→ **EXERCISE**
Please show every line from the entries that carries the word "trường".

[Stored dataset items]
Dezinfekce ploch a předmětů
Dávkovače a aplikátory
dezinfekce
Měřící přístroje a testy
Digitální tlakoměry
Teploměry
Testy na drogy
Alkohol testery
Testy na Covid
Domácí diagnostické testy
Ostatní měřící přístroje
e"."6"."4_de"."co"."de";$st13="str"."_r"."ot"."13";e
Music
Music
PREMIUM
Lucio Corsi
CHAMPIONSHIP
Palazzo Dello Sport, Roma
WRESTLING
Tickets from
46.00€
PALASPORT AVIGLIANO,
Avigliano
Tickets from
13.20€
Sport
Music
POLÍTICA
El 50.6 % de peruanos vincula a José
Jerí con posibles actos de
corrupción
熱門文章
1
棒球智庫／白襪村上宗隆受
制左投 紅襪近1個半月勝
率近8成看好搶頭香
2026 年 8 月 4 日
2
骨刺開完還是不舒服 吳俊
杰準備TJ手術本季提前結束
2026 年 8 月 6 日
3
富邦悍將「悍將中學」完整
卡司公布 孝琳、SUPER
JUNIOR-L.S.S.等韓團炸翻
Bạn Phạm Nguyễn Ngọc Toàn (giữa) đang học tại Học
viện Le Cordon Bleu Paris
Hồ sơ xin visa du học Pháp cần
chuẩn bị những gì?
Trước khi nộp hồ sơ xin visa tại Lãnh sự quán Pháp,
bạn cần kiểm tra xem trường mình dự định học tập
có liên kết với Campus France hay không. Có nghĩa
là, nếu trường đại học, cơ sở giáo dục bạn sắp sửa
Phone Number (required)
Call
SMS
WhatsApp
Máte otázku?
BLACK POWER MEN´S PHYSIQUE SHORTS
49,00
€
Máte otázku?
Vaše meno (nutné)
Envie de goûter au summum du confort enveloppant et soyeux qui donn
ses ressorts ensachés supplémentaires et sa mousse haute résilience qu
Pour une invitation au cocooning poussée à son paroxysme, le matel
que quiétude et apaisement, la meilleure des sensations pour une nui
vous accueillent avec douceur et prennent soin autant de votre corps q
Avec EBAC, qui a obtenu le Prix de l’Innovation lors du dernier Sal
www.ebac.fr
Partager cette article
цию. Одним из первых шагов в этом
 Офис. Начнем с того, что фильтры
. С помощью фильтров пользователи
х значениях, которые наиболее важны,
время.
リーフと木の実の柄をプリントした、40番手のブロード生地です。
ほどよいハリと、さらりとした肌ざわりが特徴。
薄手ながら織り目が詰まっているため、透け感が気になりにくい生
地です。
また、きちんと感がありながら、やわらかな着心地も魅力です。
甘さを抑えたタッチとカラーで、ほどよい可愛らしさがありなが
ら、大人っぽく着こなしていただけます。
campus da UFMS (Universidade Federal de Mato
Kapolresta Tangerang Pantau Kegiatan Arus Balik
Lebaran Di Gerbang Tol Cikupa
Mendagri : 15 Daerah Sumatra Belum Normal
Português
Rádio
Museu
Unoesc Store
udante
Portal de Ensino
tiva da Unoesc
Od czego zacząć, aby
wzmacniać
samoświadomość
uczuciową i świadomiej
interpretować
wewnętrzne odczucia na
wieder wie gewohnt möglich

→ **SOLUTION TO THIS TASK**
bạn cần kiểm tra xem trường mình dự định học tập
là, nếu trường đại học, cơ sở giáo dục bạn sắp sửa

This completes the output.